**Given text**
· · · · ·

You can use droppers or pipettes to get fo into vials.

I am headed out the door now and will set a swap up on Monday. 

Soap slivers are fine so long as we can smell the scent. We are just using them as fragrance samples. They are not intended for use so the size can be minimal.


----------



## Tabitha (Jun 2, 2011)

Dragonkaz said:
			
		

> Tabitha I'd be happy to be in this swap, but are there restrictions on what ingredients can be sent internationally?
> 
> I don't have glass vials, so it would have to be slivers of soap if I was in the swap.
> 
> I know that soap containing any bee ingredient can not be sent to New Zealand ... and I'm not sure about dairy products.  Are there other countries that have rules on specific products?



All countries will have different rules. We are not swapping 'soap' though. We are swapping fragrance samples. Some will be in liquid fo & some will be in solid form (oil & lye) but they are fragrance samples for the purpose of our swap, so it should not be an issue.


----------



## newbie (Jun 2, 2011)

I would love to be in on the swap. I'm also awaiting an order from daystar with some of the scents listed on here, but I don't have them yet. If we don't happen to have the FO on hand, but have a bar made with that scent, would it be acceptable to send a small slice of soap? At least people would be able to smell it.

· · · · ·

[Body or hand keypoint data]
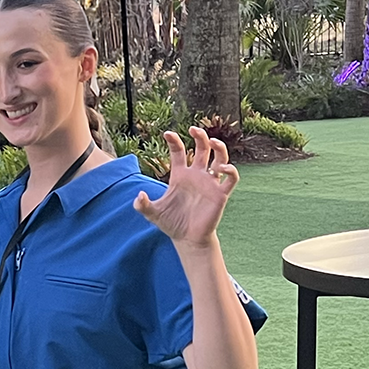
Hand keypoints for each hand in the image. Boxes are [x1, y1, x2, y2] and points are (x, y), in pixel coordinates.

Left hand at [133, 127, 238, 247]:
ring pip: (220, 157)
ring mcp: (210, 183)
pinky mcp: (220, 194)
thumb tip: (138, 195)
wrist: (187, 239)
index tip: (167, 133)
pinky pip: (231, 178)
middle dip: (200, 136)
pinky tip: (222, 168)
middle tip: (193, 129)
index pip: (179, 152)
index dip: (174, 141)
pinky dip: (230, 170)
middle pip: (202, 148)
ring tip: (213, 142)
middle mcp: (197, 175)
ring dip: (219, 147)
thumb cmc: (171, 223)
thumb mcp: (152, 214)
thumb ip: (142, 205)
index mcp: (180, 175)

· · · · ·

**Work instructions**
1. In the fragrance swap thread, what tools can be used to get fragrance oil into vials?
2. Duplicate the fragrance swap thread from "All countries will" up to and including "to smell it.".
Use only the fragrance swap thread to respond.

**Answers to the exercises**
1. Droppers or pipettes.

2.
All countries will have different rules. We are not swapping 'soap' though. We are swapping fragrance samples. Some will be in liquid fo & some will be in solid form (oil & lye) but they are fragrance samples for the purpose of our swap, so it should not be an issue.


----------



## newbie (Jun 2, 2011)

I would love to be in on the swap. I'm also awaiting an order from daystar with some of the scents listed on here, but I don't have them yet. If we don't happen to have the FO on hand, but have a bar made with that scent, would it be acceptable to send a small slice of soap? At least people would be able to smell it.